I once wrote that Latvians would pickle, marinate or otherwise preserve anything that grows (or breathes). While summer is in full bloom and gardens and markets full of fresh produce, Latvians just can’t help themselves and insist on pickling small, crunchy cucumbers. Most books would mark them as for “immediate consumption”. “Immediate” is the key word here: they are so delicious that they will not last for long, and, trust me, they can be consumed immediately after marinade cools down (my favourite way, try it!)
- 1 kg small cucumbers
- 1 bunch of dill
- 1 clove of garlic
- 5 black peppercorns
- 2 tablespoons salt
- 1 tablespoon sugar
- 1l water
- Wash cucumbers and dill.
- Place garlic, peppercorns, half of dill in the bottom of a large, heatproof jar.

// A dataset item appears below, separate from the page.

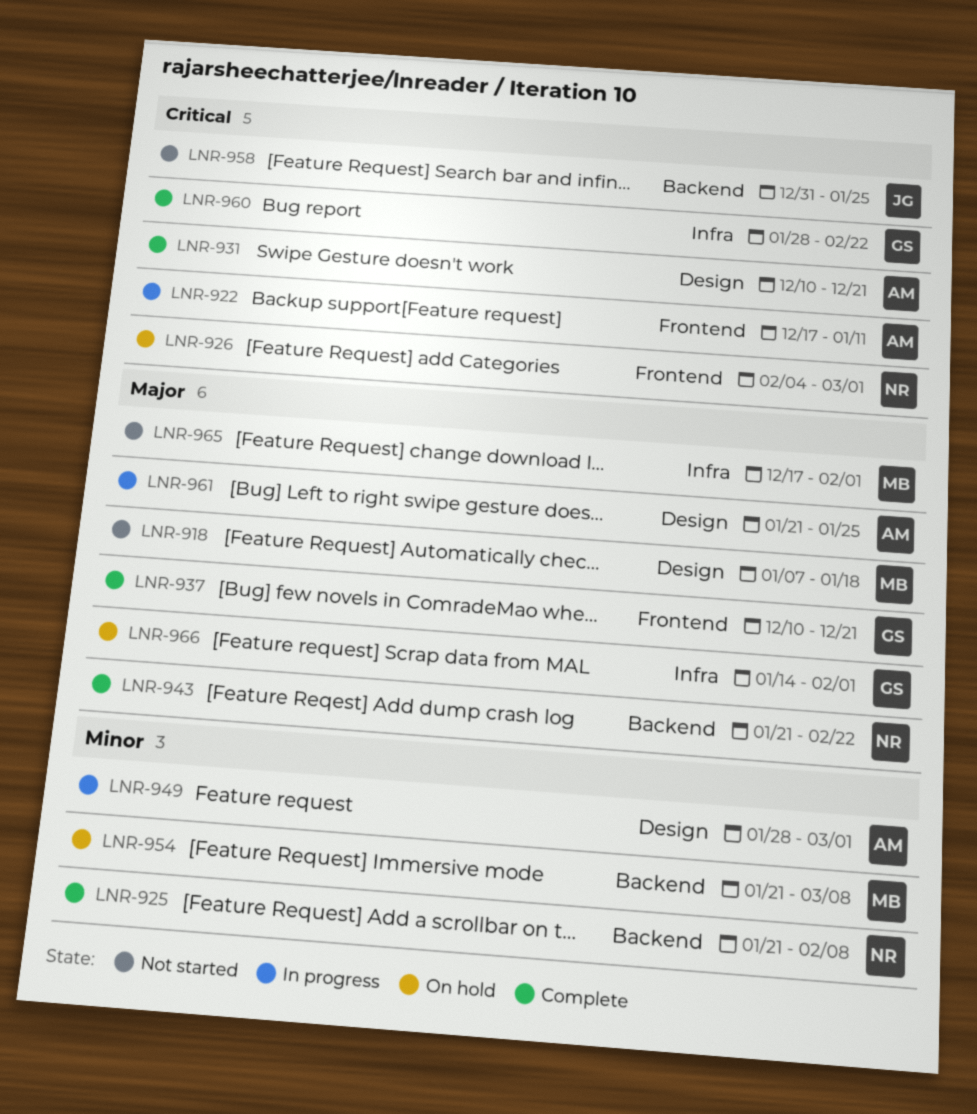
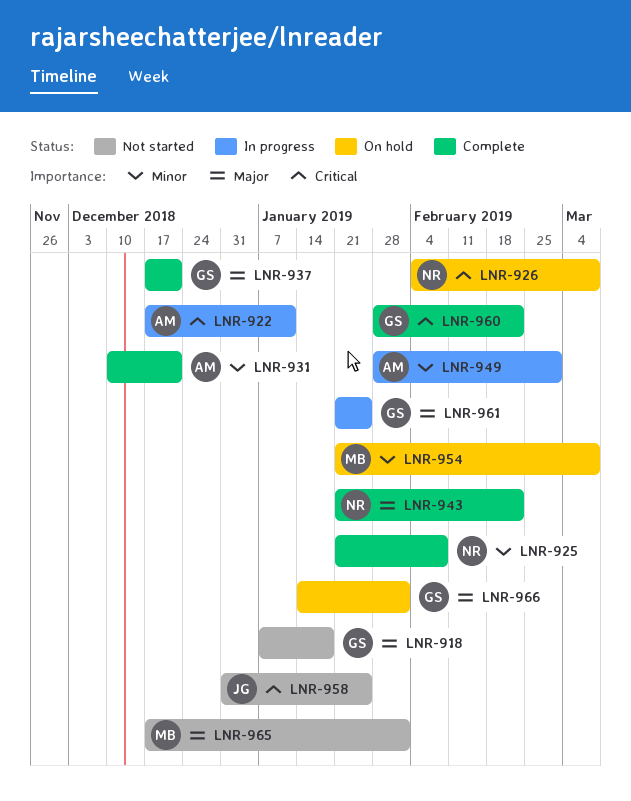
LNR-918, owner: MB -> GS
LNR-926, due: Mar 1 -> Mar 8
LNR-931, priority: Critical -> Minor
LNR-937, start: Dec 10 -> Dec 17
LNR-961, owner: AM -> GS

- Place cucumbers in the jar alternatively with the rest of the dill.
- Add sugar and salt to the water and bring to the boil, then pour the hot liquid in the jar. Cover the jar (no need to seal).
- Cucumbers are ready to eat once the marinade has cooled down.

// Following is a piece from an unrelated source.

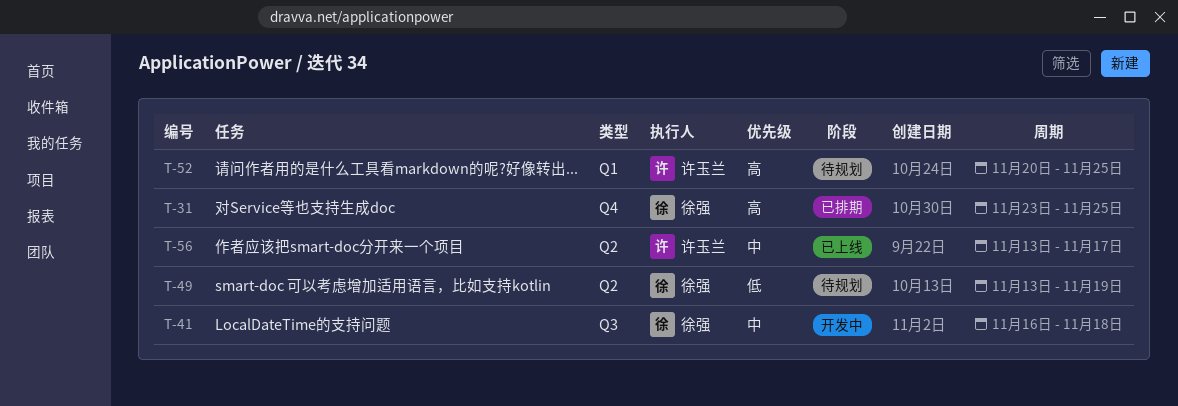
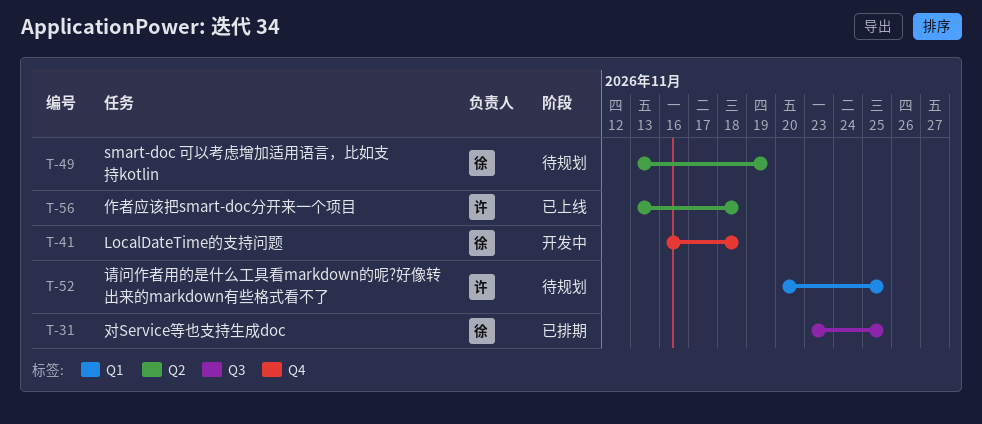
T-31, label: Q4 -> Q3
T-41, label: Q3 -> Q4
T-56, due: Nov 17 -> Nov 18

You can add blackcurrant and cherry leaves to the jar for extra flavour. Larger cucumbers (like Lebanese cucumbers) will also work for this recipe. If cucumbers are very thick, cut them in half lengthways. Garlic and peppercorns are optional. You may need to adjust the volume of liquid, depending on the size and shape of the jar and cucumbers. Just keep the proportion of salt and sugar, it will turn out well. Recipe works best with simple cooking salt (not sea salt).
January 12, 2016
Labdien! Thank you for this recipe! Could you please tell me how long these cucumbers last once cooled down. Is there a way of storing them? Daudz Paldies!
January 15, 2016
These cucumbers would last 3-4 days in the fridge. The longer you keep them, the less crunchier they get.
To keep them long term (over winter), you would need to add vinegar to the marinade (6 tablespoons for 1 litre of water) and place cucumbers in sterilised jars (with screw on lids).
January 15, 2016
Thank you so much…I put a batch on this afternoon!
September 2, 2016
I can’t wait to make these I hope they are like the ones they have at the Riga market!
August 30, 2017
It’s not so much that the blackberry or cherry leaves give flavour but the tannin in the leaves helps keep the pickles crisp.
February 6, 2020
My family are Lithuanian and we make these pickles exactly the same way except we also add cloves of garlic and a bay leaf. You can also use horse radish leaves or if you can’t get them or cherry leaves or blackberry leaves then grape leaves will do to keep the pickles crisp plus add some flavour. Skanaus!